Quantum Brownian motion in a Landau level

Abstract

Motivated by questions about the open-system dynamics of topological quantum matter, we investigated the quantum Brownian motion of an electron in a homogeneous magnetic field. When the Fermi length $l_F=\hbar/(v_Fm_{\text{eff}})$ becomes much longer than the magnetic length $l_B=(\hbar c/eB)^{1/2}$, then the spatial coordinates $X,Y$ of the electron cease to commute, $[X,Y]=il_B^2$. As a consequence, localization of the electron becomes limited by Heisenberg uncertainty, and the linear bath-electron coupling becomes unconventional. Moreover, because the kinetic energy of the electron is quenched by the strong magnetic field, the electron has no energy to give to or take from the bath, and so the usual connection between frictional forces and dissipation no longer holds.
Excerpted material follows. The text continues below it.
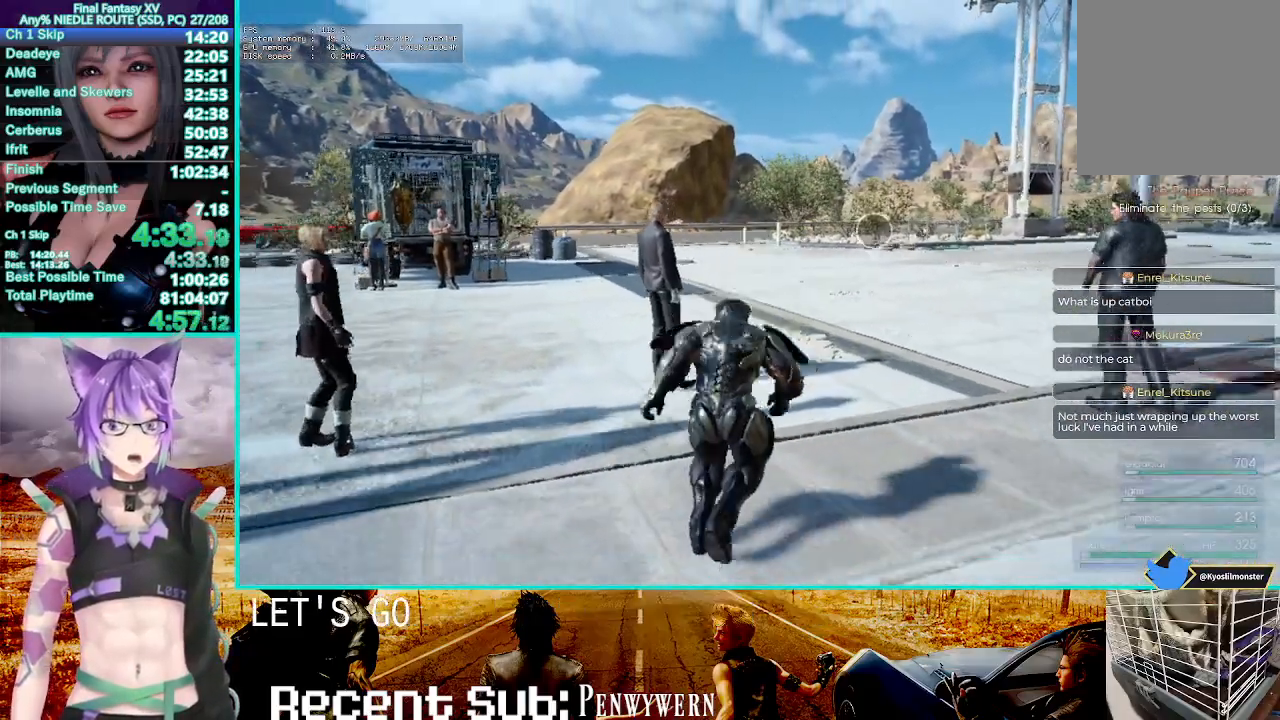
Gameplay with a controller (PlayStation layout); each line is a JSON object with the inputs held at the frame after it (dt_ms = milliseconds from this image to that frame). "events" lists button and stick changes between this image and that frame as [ms after this image, input, new state], when the widget could be followed in between. Not read: CROSS L1 START.
{"dt_ms": 1000, "buttons": [], "left_stick": "up", "right_stick": "center"}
These two features make quantum Brownian motion topological, in the regime $l_F\gg l_B$, which is at the verge of current experimental capabilities. We model topological quantum Brownian motion in terms of an unconventional operator Langevin equation derived from first principles, and solve this equation with the aim of characterizing diffusion. While diffusion in the noncommutative plane turns out to be conventional, with the mean displacement squared being proportional to $t^\alpha$ and $\alpha=1$, there is an exotic regime for the proportionality constant in which it is directly proportional to the friction coefficient and inversely proportional to the square of the magnetic field: in this regime, friction helps diffusion and the magnetic field suppresses all fluctuations. We also show that quantum tunneling can be completely suppressed in the noncommutative plane for suitably designed metastable potential wells, a feature that might be worth exploiting for storage and protection of quantum information.